Top of EXTRACT PROVIDED

It takes a nanoparticle, says a team of University of Buffalo (UB) scientists, to raise a transmission-blocking vaccine that will more effectively curb the spread of malaria. This nanoparticle is a liposome-based system that serves as an adjuvant, a vaccine helper. It is a platform, really, one that becomes studded with vaccine antigens, improving their display, enhancing their ability to induce an immune response.

The platform’s secret is a polyhistidine-tag, a small chain of amino acids that attaches to a malaria vaccine’s antigen, a protein called Pfs25. Once his-tagged antigens insert themselves into a nanoparticle, the his-tags are snug in the nanoparticle’s surface, with the antigens sticking out like pins in a pin cushion.

Curiously, this his-tagged construct doesn’t directly prevent an immunized person from becoming infected. Instead, it helps reduce the odds that people living in that person’s community will get malaria. Immunized people transmit antimalarial proteins to the insects that bite them, breaking the mosquito-human infection cycle and thereby curbing the spread of disease.

Details about the Pfs25-tag-nanoparticle construct appeared recently in the journal Nature Nanotechnology, in an article titled, “A malaria vaccine adjuvant based on recombinant antigen binding to liposomes.” The article describes, for example, how his-tagged Pfs25 can be mixed at the time of immunization with preformed liposomes containing cobalt porphyrin–phospholipid. Mixing these components together, the article’s authors indicated, results in “spontaneous nanoliposome antigen particleization (SNAP).”

Bottom of EXTRACT PROVIDED
Top of DATA EXTRACT

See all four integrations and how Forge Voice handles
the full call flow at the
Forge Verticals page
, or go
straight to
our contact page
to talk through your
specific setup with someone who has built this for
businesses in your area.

Bottom of DATA EXTRACT
Top of DATA EXTRACT

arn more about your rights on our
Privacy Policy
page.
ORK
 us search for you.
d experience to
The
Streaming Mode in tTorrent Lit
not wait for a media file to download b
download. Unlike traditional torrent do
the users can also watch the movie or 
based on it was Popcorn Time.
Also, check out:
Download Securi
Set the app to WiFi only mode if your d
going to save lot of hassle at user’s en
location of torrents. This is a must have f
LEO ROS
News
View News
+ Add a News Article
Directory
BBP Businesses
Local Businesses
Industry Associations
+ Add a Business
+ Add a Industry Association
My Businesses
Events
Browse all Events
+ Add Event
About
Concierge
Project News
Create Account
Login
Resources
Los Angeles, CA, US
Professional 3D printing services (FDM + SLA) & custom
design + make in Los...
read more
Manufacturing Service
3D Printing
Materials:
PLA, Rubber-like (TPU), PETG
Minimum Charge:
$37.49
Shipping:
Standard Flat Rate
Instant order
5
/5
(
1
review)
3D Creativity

Bottom of DATA EXTRACT

▸ WORK INSTRUCTION A
According to the malaria vaccine article, which malaria vaccine antigen does the polyhistidine-tag attach to?
▸ WORK INSTRUCTION B
List everything the first paragraph of the malaria vaccine article says the nanoparticle is.
▸ WORK INSTRUCTION C
Transcribe the malaria vaccine article from the words "It takes a nanoparticle, says" up to and including the words "an immune response.".

▸ EXERCISE RESULT A
A protein called Pfs25.

▸ EXERCISE RESULT B
A liposome-based system, an adjuvant, a vaccine helper, and a platform.

▸ EXERCISE RESULT C
It takes a nanoparticle, says a team of University of Buffalo (UB) scientists, to raise a transmission-blocking vaccine that will more effectively curb the spread of malaria. This nanoparticle is a liposome-based system that serves as an adjuvant, a vaccine helper. It is a platform, really, one that becomes studded with vaccine antigens, improving their display, enhancing their ability to induce an immune response.